:: TASK PROMPT ::
Wherever a line below holds the word "empresas", copy that line.

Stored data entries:
##############################

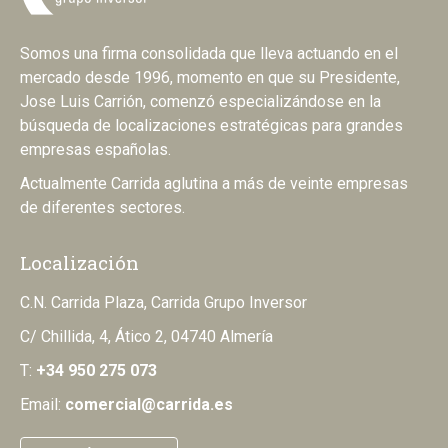
Somos una firma consolidada que lleva actuando en el
mercado desde 1996, momento en que su Presidente,
Jose Luis Carrión, comenzó especializándose en la
búsqueda de localizaciones estratégicas para grandes
empresas españolas.
Actualmente Carrida aglutina a más de veinte empresas
de diferentes sectores.
Localización
C.N. Carrida Plaza, Carrida Grupo Inversor
C/ Chillida, 4, Ático 2, 04740 Almería
T:
+34 950 275 073
Email:
comercial@carrida.es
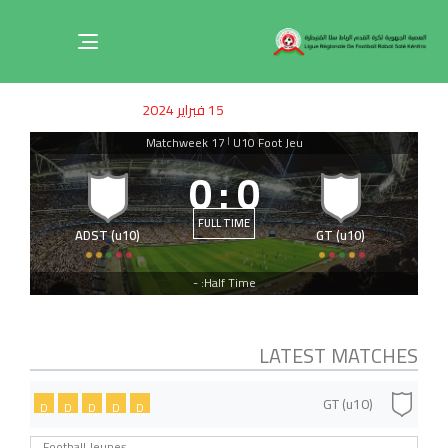
Toggle
navigation
ished
uthor
SHED
15 فبراير 2024
on:
IN:
Matchweek 17
U10 Foot Jeu
|
0
:
0
FULL TIME
ADST (u10)
GT (u10)
Half Time: -
LATEST MATCHES
GT (u10)
D
D
D
D
D
Football Jeunes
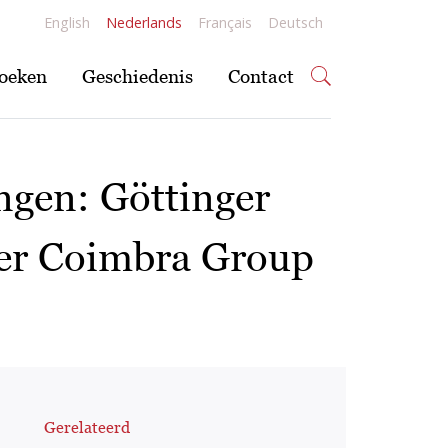
English
Nederlands
Français
Deutsch
oeken
Geschiedenis
Contact
ngen: Göttinger
der Coimbra Group
Gerelateerd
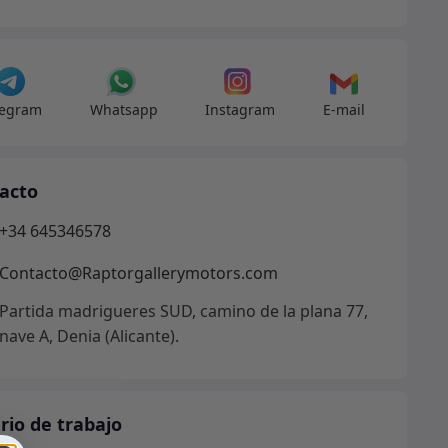
nizado
dad
legram
Whatsapp
Instagram
E-mail
acto
+34 645346578
Contacto@Raptorgallerymotors.com
Partida madrigueres SUD, camino de la plana 77,
nave A, Denia (Alicante).
rio de trabajo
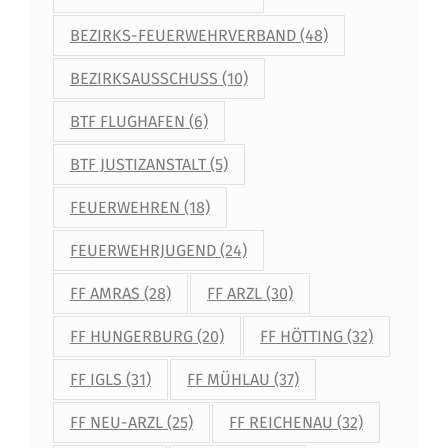
M
BEZIRKS-FEUERWEHRVERBAND
(48)
A
"
BEZIRKSAUSSCHUSS
(10)
F
BTF FLUGHAFEN
(6)
E
BTF JUSTIZANSTALT
(5)
U
FEUERWEHREN
(18)
E
FEUERWEHRJUGEND
(24)
R
W
FF AMRAS
(28)
FF ARZL
(30)
E
FF HUNGERBURG
(20)
FF HÖTTING
(32)
H
FF IGLS
(31)
FF MÜHLAU
(37)
R
FF NEU-ARZL
(25)
FF REICHENAU
(32)
"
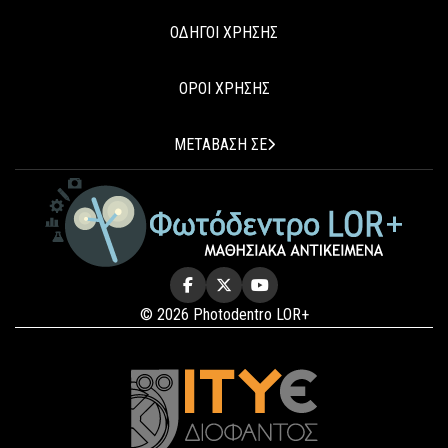
ΟΔΗΓΟΙ ΧΡΗΣΗΣ
ΟΡΟΙ ΧΡΗΣΗΣ
ΜΕΤΑΒΑΣΗ ΣΕ
© 2026 Photodentro LOR+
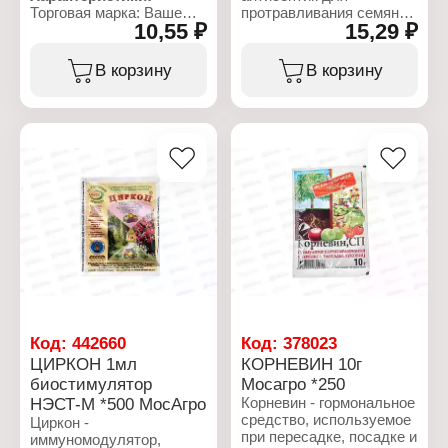
Торговая марка: Ваше
протравливания семян,
Форма выпуска: гранулы
10,55 ₽
15,29 ₽
хозяйство
обработки почвы и
Объем: 1 кг
Тип товара: Удобрение
растений. Применяется в
Вариация: Борная
качестве
В корзину
В корзину
кислота
антисептического,
Назначение: для
антибактериального и
подкормки
обеззараживающего
Применение:
средства. В быту
универсальное
раствором марганцовки
Форма выпуска: порошок
моют и протирают
Упаковка: пакет
поверхности в
Объем: 10 г
помещениях,
предназначенных для
дальнейшего
стерильного
использования.
Характеристики:
Торговая марка: Ваше
хозяйство
Код:
442660
Код:
378023
Тип товара:
ЦИРКОН 1мл
КОРНЕВИН 10г
Антисептическое
биостимулятор
Мосагро *250
средство
НЭСТ-М *500 МосАгро
Корневин - гормональное
Наименование:
средство, используемое
"Марганцовка"
Циркон -
при пересадке, посадке и
Форма выпуска: порошок
иммуномодулятор,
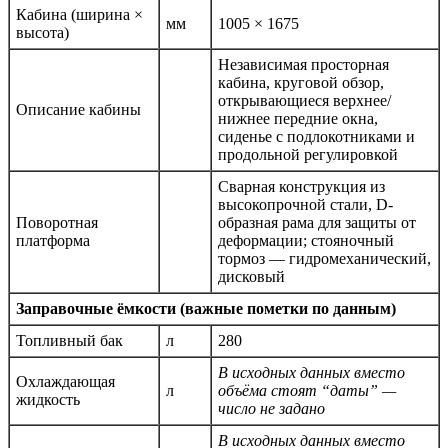
Кабина (ширина ×
мм
1005 × 1675
высота)
Независимая просторная
кабина, круговой обзор,
открывающиеся верхнее/
Описание кабины
нижнее передние окна,
сиденье с подлокотниками и
продольной регулировкой
Сварная конструкция из
высокопрочной стали, D-
Поворотная
образная рама для защиты от
платформа
деформации; стояночный
тормоз — гидромеханический,
дисковый
Заправочные ёмкости (важные пометки по данным)
Топливный бак
л
280
В исходных данных вместо
Охлаждающая
л
объёма стоят “даты” —
жидкость
число не задано
В исходных данных вместо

##############################

:: RESULT OF THE TASK ::
empresas españolas.
Actualmente Carrida aglutina a más de veinte empresas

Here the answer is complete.